Skip to content

Configuration System Redesign - Inconsistent Command-Line Interface and Configuration File Handling #159

@beniroquai

Description

@beniroquai

Problem Description

After several meetings with @Mikrodoktor and @gokugiant, We identified several issues with the configuration. This is a long standing issue that needs a profound solution. The current configuration system in ImSwitch is heavily inconsistent and error-prone, with multiple overlapping systems for handling configuration parameters. This creates confusion for users, makes the codebase difficult to maintain, and leads to unexpected behavior.

CC'ing @ethanjli as the way we load configuration through docker compose adds an additional obstacle since we have to deal with remote folders / paths through the docker volume function.

Key Issues Identified

1. Inconsistent Parameter Naming Between CLI and Configuration

The command-line arguments don't match the internal configuration parameter names:

  • CLI: --config-file → Internal: default_config
  • CLI: --ext-data-folder → Internal: data_folder
  • CLI: --scan-ext-drive-mount → Internal: scan_ext_data_folder
  • CLI: --headless → Internal: is_headless
  • CLI: --http-port → Internal: http_port
  • CLI: --socket-port → Internal: socket_port

Example of the problem:

# In main.py documentation:
main(is_headless=True, default_config="/path/to/config.json")

# But CLI uses:
python -m imswitch --headless --config-file /path/to/config.json

2. Multiple Configuration Systems Running in Parallel

The codebase currently has at least 4 different configuration systems:

  1. Legacy global variables in imswitch/__init__.py:

    IS_HEADLESS = True
    DEFAULT_SETUP_FILE = None
    DEFAULT_CONFIG_PATH = None
    DEFAULT_DATA_PATH = None
    SOCKET_STREAM = True
    SCAN_EXT_DATA_FOLDER = False
    EXT_DRIVE_MOUNT = None
  2. New configuration class in imswitch/config.py:

    @dataclass
    class ImSwitchConfig:
        is_headless: bool = False
        http_port: int = 8001
        socket_port: int = 8002
        # ... more fields
  3. Setup-specific options in imcontrol/model/Options.py:

    @dataclass
    class Options:
        setupFileName: str
        recording: RecordingOptions
        watcher: WatcherOptions
  4. SetupInfo configuration in imcontrol/model/SetupInfo.py with dozens of device-specific configurations

3. Fragmented Configuration File Handling

Current configuration files include:

  • imcontrol_options.json (managed by configfiletools.py)
  • Setup JSON files in imcontrol_setups/ folder (e.g., example_virtual_microscope.json)
  • Environment variables and command-line arguments
  • Hardcoded defaults scattered throughout the codebase

File locations are inconsistent:

  • Config files: ~/ImSwitchConfig/config/
  • Setup files: ~/ImSwitchConfig/imcontrol_setups/
  • Data files: Variable, can be ~/ImSwitchConfig/data/ or external drives

4. Poor Error Handling and Validation

The configuration loading code in configfiletools.py contains numerous TODO comments and hacky workarounds:

'''
TODO: This is very hacky!! We should implement a proper interface for the different cases
e.g.:
- user file does not exist => create new file with default values ?

• Available data:
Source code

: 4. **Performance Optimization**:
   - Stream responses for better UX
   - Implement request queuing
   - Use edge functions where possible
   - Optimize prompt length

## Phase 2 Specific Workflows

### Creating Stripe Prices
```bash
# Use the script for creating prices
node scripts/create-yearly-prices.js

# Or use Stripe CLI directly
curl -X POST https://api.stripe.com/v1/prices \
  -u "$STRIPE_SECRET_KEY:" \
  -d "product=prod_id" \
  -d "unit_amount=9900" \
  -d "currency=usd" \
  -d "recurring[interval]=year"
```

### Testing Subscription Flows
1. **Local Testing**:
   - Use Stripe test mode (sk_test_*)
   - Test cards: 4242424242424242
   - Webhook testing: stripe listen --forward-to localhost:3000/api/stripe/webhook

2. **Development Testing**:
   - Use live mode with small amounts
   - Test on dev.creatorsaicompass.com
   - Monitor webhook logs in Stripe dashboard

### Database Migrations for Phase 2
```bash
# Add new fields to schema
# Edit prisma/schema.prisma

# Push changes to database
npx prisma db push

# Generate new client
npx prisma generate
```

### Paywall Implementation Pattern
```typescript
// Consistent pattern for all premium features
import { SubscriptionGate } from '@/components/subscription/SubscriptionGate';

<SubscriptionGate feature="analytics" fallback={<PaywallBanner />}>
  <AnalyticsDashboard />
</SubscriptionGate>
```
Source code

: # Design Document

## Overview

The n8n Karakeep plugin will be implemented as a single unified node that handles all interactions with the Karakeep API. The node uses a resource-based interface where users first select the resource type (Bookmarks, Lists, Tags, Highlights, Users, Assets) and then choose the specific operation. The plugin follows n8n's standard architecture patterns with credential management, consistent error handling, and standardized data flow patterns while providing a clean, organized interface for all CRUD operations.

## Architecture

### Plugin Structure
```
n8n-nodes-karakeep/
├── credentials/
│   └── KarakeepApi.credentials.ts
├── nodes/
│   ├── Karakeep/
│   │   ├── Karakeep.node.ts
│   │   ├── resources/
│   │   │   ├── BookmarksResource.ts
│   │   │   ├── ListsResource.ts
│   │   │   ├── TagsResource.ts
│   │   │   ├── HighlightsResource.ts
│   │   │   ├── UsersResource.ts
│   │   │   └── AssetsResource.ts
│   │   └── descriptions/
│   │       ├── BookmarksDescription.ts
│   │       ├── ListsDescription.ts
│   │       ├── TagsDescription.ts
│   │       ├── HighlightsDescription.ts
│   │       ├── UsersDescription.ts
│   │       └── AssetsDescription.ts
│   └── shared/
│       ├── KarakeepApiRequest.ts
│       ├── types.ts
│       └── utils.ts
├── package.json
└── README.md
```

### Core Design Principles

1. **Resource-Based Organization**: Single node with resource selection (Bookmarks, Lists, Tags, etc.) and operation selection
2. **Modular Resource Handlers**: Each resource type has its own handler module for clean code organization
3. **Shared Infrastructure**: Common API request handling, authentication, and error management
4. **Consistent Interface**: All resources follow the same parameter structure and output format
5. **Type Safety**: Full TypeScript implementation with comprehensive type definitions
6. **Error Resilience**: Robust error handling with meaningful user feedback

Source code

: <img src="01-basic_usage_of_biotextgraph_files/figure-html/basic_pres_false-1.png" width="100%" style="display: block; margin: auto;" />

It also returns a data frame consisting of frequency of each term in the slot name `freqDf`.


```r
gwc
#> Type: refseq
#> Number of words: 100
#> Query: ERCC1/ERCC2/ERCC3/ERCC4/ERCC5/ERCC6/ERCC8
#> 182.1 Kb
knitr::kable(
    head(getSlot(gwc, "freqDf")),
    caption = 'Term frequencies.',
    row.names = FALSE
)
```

• Instructions for the task: According to the issue on the ImSwitch configuration system, what internal parameter does the command-line argument --ext-data-folder correspond to? The rows have no role in this exercise.

• Finished task: data_folder